TASK:
Write how many lines in the records below include the string "GenerationSoftware". No other text should be given.
+++ RECORD EXCERPTS +++
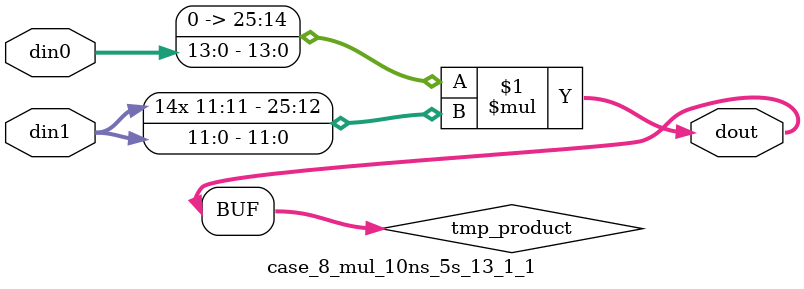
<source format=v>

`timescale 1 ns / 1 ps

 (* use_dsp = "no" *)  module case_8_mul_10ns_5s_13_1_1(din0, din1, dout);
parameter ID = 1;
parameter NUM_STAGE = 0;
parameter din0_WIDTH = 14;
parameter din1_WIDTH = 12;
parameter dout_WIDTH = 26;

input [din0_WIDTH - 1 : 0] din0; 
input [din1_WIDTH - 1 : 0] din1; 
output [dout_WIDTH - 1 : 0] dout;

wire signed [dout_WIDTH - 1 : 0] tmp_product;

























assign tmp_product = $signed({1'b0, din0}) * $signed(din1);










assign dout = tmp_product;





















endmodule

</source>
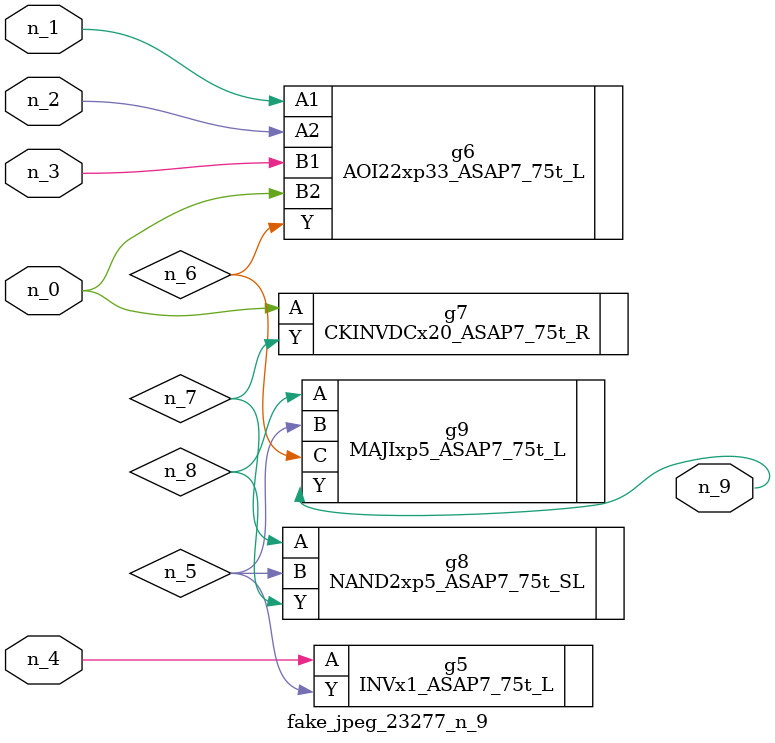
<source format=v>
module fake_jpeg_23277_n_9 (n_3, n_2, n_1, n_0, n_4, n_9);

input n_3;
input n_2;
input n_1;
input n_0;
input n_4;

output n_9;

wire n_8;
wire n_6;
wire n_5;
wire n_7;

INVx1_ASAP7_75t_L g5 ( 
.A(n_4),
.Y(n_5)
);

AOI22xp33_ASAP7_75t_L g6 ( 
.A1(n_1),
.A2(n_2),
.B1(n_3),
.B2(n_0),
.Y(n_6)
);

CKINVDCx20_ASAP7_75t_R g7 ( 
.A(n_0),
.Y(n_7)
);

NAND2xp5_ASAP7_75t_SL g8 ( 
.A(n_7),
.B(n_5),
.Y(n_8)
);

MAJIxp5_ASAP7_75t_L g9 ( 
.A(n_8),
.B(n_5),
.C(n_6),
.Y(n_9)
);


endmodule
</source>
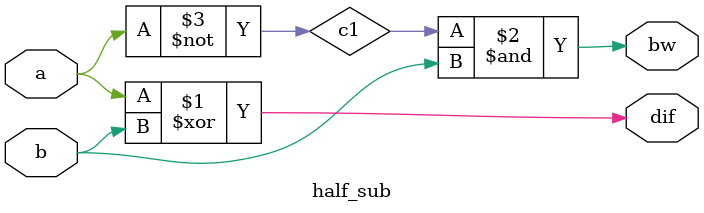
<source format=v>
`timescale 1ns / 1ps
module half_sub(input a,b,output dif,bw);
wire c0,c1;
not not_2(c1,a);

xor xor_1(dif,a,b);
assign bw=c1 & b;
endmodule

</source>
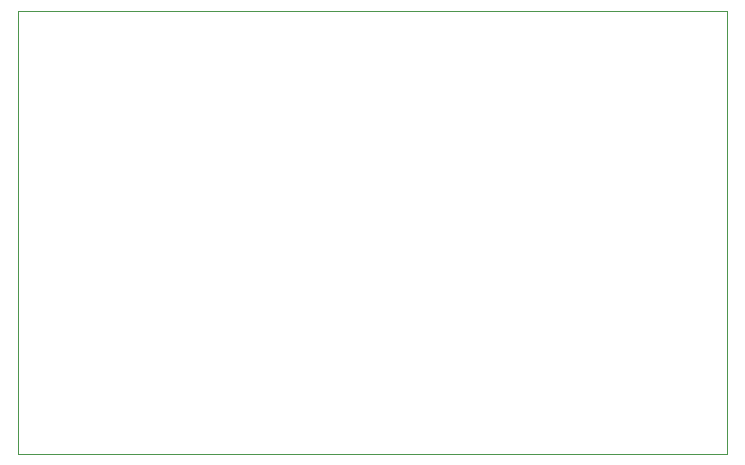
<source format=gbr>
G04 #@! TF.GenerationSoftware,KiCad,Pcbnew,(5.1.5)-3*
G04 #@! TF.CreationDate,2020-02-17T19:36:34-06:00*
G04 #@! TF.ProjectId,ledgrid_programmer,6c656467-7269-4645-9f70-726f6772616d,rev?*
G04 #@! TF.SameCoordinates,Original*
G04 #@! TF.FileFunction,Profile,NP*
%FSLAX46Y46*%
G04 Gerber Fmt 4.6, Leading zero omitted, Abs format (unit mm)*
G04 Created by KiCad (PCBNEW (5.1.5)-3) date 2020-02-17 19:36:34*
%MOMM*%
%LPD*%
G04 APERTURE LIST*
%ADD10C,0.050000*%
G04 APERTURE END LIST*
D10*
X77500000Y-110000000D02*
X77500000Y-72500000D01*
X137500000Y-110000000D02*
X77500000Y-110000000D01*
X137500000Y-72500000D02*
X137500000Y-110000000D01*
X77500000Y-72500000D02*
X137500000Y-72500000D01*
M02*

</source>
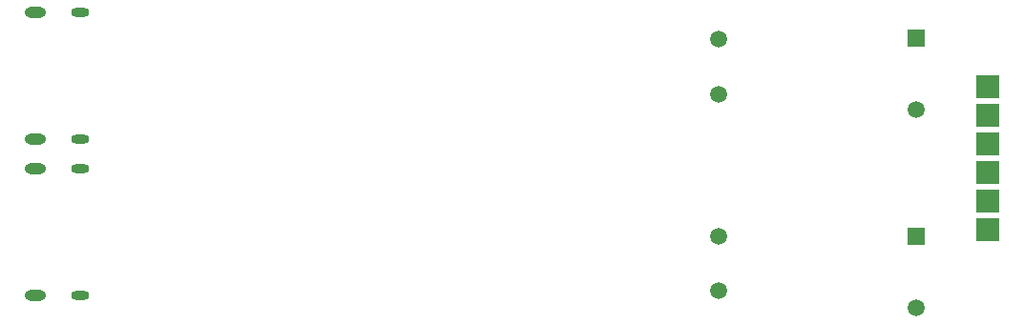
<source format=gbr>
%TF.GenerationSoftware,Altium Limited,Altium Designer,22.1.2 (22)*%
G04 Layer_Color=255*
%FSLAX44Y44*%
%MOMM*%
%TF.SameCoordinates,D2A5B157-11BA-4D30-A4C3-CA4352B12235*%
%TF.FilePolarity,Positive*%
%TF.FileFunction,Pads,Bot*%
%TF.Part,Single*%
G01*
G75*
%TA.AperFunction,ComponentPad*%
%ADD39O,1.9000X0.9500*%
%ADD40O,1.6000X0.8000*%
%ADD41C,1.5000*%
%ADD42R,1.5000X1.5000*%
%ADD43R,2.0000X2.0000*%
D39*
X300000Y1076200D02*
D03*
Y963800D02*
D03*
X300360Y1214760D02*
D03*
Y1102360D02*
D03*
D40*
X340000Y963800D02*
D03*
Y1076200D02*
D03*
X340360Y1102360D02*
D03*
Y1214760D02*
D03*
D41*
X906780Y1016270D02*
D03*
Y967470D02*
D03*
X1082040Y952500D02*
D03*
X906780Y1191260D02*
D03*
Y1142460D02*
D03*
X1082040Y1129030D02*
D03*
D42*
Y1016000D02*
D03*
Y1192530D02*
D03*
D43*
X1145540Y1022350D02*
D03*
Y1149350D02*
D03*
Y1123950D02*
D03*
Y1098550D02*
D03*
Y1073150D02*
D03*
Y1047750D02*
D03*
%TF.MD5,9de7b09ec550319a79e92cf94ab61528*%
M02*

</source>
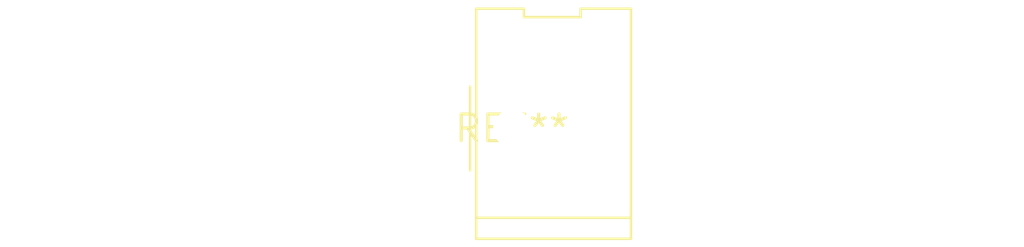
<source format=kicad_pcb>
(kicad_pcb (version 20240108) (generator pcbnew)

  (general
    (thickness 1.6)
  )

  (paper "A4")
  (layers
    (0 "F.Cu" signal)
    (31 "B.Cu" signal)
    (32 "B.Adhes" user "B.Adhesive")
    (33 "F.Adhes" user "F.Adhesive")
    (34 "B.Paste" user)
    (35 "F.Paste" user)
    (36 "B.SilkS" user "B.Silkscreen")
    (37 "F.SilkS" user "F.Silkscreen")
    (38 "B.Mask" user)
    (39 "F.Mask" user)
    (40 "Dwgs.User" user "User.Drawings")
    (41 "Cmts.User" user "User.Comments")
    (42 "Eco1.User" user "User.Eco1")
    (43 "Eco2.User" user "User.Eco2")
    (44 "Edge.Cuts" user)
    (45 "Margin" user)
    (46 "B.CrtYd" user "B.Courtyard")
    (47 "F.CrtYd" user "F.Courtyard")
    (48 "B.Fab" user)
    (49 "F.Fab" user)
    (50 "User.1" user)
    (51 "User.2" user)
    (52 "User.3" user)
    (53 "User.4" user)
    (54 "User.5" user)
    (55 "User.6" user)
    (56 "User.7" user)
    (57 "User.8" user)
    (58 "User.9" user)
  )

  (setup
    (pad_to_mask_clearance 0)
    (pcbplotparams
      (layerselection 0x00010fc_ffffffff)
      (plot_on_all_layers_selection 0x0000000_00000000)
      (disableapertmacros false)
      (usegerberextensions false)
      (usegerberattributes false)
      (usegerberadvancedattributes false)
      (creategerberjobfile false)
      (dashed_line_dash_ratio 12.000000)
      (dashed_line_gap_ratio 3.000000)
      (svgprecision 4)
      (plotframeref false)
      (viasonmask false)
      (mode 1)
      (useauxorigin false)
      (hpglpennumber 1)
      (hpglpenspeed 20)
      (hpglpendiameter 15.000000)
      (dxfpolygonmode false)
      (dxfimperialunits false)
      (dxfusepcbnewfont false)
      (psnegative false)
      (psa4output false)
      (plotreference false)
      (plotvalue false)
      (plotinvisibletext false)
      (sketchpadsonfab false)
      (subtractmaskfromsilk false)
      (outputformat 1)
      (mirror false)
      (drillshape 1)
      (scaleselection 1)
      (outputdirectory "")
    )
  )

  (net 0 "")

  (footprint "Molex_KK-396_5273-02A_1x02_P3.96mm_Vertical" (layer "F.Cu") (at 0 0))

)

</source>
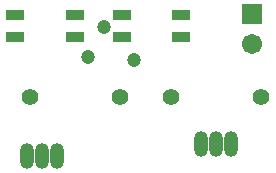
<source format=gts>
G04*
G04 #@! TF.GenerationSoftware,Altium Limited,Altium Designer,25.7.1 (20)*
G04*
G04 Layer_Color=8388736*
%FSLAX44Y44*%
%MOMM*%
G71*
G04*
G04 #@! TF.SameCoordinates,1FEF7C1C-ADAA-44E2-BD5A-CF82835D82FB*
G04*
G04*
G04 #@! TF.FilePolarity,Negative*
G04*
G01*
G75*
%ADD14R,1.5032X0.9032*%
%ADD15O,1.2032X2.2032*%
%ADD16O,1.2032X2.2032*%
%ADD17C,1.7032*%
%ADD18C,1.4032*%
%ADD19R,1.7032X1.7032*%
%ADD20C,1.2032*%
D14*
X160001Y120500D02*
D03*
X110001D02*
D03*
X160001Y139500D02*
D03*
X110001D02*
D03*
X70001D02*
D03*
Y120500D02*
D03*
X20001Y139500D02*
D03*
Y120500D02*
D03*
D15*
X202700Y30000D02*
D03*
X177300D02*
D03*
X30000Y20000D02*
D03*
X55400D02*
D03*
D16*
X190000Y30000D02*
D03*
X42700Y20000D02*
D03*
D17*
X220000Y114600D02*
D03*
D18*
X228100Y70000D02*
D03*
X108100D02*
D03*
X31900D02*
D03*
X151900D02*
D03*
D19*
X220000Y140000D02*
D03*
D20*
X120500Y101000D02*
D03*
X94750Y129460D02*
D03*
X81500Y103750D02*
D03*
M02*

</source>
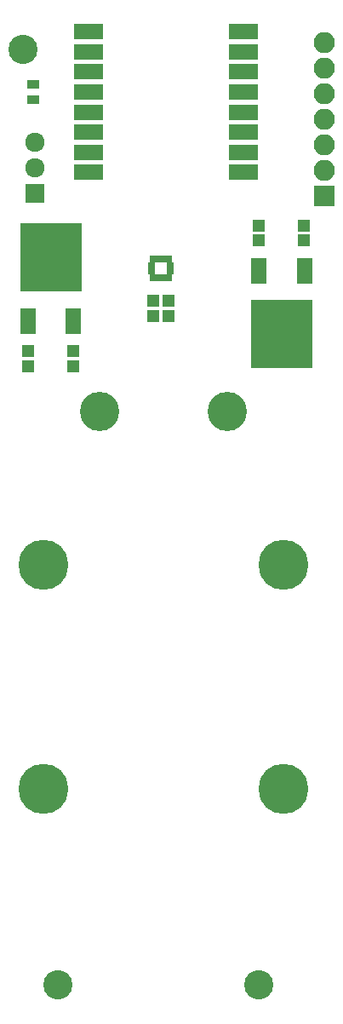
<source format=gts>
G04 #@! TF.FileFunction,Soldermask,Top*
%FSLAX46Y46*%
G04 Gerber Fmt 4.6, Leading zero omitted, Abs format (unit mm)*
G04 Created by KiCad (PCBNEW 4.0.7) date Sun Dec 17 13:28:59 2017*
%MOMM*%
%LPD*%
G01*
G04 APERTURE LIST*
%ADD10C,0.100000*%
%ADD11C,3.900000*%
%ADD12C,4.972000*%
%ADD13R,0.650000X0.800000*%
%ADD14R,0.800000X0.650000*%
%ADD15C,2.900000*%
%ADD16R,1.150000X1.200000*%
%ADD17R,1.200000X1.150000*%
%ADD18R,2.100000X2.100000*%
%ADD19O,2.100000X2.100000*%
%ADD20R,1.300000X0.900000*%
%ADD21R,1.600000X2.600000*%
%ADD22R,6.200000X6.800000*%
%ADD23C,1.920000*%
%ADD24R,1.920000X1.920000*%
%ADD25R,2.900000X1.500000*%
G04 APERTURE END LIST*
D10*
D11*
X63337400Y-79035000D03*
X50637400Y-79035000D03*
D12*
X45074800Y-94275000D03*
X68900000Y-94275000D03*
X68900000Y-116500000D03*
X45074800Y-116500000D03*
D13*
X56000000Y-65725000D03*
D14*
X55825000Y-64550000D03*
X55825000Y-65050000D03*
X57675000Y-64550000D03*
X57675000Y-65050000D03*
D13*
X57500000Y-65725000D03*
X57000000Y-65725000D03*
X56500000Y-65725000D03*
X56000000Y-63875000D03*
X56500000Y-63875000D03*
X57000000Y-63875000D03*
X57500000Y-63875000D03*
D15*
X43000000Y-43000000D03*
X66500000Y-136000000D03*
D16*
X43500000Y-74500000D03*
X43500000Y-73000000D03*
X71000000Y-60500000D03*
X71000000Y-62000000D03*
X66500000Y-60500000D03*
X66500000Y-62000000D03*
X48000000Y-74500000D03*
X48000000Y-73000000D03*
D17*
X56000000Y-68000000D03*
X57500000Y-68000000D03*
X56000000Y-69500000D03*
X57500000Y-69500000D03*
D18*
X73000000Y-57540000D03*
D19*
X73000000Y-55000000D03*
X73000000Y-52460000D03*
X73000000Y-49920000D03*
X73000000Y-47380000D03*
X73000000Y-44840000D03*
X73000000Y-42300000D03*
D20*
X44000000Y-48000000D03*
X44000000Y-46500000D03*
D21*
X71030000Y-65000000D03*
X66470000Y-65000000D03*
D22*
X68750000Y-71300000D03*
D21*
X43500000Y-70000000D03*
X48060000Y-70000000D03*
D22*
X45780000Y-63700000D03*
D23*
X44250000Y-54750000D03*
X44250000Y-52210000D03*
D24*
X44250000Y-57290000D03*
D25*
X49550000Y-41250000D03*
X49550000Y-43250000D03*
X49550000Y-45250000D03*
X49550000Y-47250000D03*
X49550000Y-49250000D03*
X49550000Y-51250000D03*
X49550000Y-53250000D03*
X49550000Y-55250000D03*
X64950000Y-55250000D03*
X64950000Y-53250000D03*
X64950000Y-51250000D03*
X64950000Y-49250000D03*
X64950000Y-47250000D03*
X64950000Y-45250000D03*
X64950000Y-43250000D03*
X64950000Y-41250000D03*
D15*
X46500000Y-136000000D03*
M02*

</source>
+++
RESULT:
3